The Hatter had, between bites of a pudding, taken several deep breaths—deep breaths, filling up his lungs all the way that Alice was given pause he might accidentally inhale and choke on a plum. But if you have ever taken a meal so rich and thick and been so stuffed that in breathing your shoulders rise and you feel full of the world and truly at your best, you will know how the Hatter felt, and you will know the secret spot of jealousy in Alice that he could do such a thing.

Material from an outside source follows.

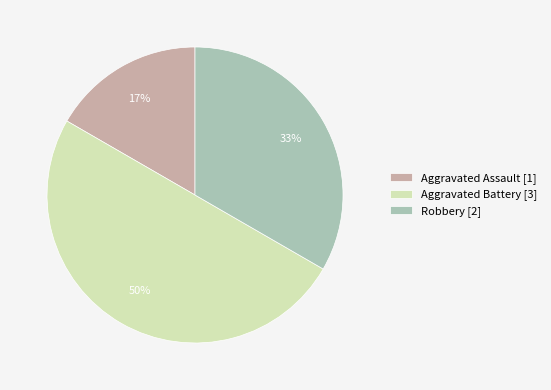

The Aggravated Assault [1] slice represents 17% of the pie. True or false?

True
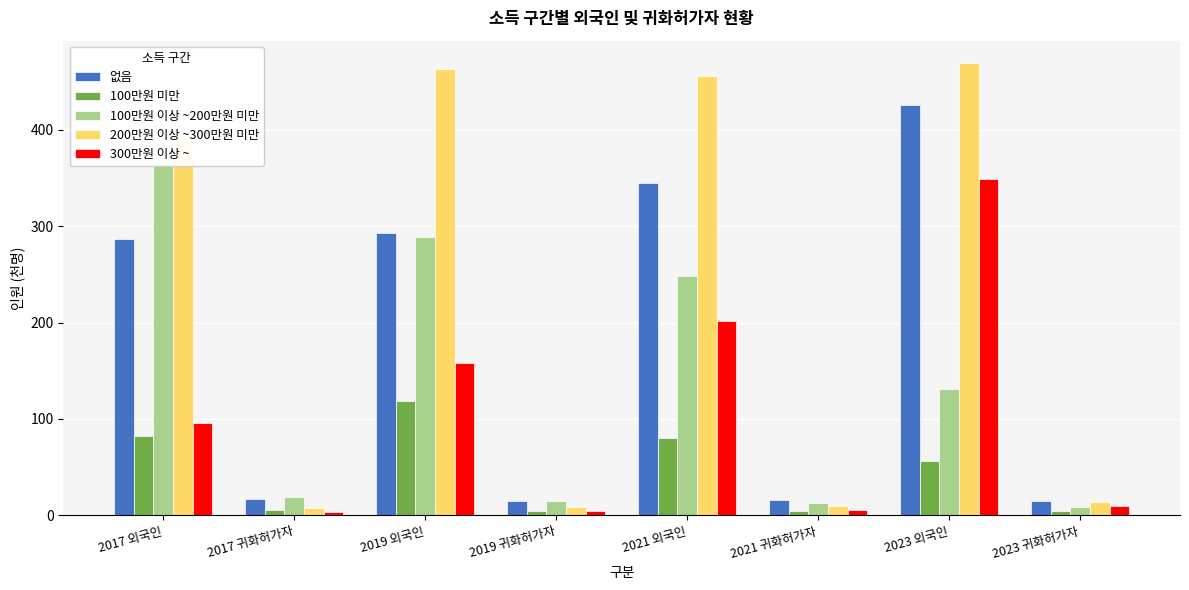

What is the total value across all series at 2023 외국인?

1431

Nevertheless, she was brimmed to the gills with it all, and happily went roaming in the gloaming with the Hatter; he was in a cheerful mood, for he bore an immensely satisfied smile, followed by a sigh of contentment every few steps. He even hummed a few bars of an overture from some opera Alice knew but couldn't call to mind the name of. It was a beautiful evening, and she bounced the end of her parasol in the mortar between the cobblestones, strrrick, strrrick, strrrrick. Pausing before a marble bench and turning, he was at the high point of a rather funny story about how he'd once been treed at a society garden party by some no-account viscount's yappy lap dog—or as he would have had her believe it, a hellbeast with slathering nine-inch fangs and a keen mind for a vendetta that seemed to center around the last leg of some roast beast, when Alice heard a strange sound. It was someone laughing, but she didn't recognize the laugh itself—it was the voice that was so familiar, and upon getting it into her head to turn and see who it was, she caught the look on the Hatter's face just before he hit the bench, and her mind moved in a strange way; Alice stood close up near his knee and bloomed open wide the parasol over her back.
Passing just behind them, and laughing, went arm in arm a startling pair indeed—it was the Count, in a brand new Chesterfield, and with him, one long thick rope of hair let down her back so the very end looped over in a curl, was the Duchess, swinging her parasol end over end. Alice could not hear the gist of the Count's jest, but she did tilt back with a sick dyspeptic mass in her stomach to peek around her linen shade and watch the other woman actually take a step as a hop-skip and look very pleasant and at her leisure in being on holiday in this, a holiday resort town.